One could tell other stories, of course, if there were room for them; but Gladstone’s life at Oxford was not, except for his success in the schools, either sensational or eventful. His diary shows that he gave, or went to, a wine-party nearly every night; that he was very pleased with himself when he succeeded in making a speech of three-quarters of an hour’s duration at the Union; and that he “haunted sermons,” as the Consistory of Geneva ordered the Prisoner of Chillon to do. That is practically all that there is to be said; but one may conclude by quoting Gladstone’s mature opinion of his University. “Oxford,” he wrote, two generations later, “had rather tended to hide from me the great fact that liberty is a great and precious gift of God, and that human excellence cannot grow up in a nation without it.”

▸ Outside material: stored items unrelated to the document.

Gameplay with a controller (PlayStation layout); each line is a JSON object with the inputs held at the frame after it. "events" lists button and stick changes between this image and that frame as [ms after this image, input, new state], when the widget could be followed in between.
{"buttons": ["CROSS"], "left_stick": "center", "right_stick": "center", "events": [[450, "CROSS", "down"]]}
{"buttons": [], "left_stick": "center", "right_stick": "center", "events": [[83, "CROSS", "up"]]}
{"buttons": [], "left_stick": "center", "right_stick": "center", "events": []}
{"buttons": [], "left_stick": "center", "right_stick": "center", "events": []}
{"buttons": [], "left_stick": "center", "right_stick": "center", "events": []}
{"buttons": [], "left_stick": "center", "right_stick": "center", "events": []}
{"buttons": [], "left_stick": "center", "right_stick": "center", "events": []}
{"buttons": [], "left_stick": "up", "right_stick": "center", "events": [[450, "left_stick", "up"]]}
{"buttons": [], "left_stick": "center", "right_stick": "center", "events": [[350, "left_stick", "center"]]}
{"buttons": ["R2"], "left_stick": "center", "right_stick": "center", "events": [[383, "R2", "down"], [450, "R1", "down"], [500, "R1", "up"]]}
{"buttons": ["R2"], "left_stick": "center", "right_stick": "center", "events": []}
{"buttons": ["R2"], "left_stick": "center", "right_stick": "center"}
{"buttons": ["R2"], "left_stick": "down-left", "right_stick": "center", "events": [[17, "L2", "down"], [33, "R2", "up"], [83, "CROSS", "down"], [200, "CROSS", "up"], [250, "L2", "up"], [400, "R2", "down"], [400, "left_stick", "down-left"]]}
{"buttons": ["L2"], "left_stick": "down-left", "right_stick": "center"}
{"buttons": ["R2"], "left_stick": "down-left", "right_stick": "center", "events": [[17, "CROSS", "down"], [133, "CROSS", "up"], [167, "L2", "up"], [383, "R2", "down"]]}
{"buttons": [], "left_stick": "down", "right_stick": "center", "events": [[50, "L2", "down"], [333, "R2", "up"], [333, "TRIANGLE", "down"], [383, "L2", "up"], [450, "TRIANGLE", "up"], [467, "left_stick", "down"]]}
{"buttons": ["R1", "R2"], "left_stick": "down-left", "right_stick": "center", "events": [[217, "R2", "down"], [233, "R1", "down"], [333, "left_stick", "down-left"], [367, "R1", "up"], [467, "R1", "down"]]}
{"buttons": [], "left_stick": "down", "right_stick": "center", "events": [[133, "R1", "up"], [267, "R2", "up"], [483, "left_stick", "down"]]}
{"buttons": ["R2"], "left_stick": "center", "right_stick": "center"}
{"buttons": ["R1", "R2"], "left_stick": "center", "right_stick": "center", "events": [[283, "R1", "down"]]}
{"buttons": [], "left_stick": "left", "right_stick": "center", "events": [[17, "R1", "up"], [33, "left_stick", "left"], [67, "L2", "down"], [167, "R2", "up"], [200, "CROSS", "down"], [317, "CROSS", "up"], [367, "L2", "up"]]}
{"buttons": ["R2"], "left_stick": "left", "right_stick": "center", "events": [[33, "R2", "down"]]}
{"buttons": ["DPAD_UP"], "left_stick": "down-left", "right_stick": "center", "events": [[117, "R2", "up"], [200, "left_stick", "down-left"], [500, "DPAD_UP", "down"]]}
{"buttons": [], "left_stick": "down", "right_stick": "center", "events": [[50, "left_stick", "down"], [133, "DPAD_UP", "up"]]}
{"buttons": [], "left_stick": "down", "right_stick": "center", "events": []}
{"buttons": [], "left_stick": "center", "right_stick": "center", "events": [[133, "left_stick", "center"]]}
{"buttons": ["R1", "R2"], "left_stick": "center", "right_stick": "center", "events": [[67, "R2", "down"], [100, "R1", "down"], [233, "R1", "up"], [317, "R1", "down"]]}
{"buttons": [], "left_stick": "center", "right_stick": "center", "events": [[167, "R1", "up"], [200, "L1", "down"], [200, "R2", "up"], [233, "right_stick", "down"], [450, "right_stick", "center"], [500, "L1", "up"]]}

Oxford, it is not to be denied, does sometimes tend thus to confound and obscure the human spirit. That is one of the defects of the qualities of its atmosphere. It not only clings to lost causes—it gets stuck to them, as it were with glue; and it allows reactionary obscurantists like Pusey—to take the first Christ Church instance that occurs—to have too much to say. Gladstone evidently came to feel that, in later life, when he had left the “weeds,” as he called them, of ecclesiasticism behind him. But his deep love for his University was never affected by the discovery. To say of any one, he once declared, that he was “a typically Oxford man” was to pay him the highest possible compliment; and it will readily be believed that that is not a proposition which this work is written to dispute.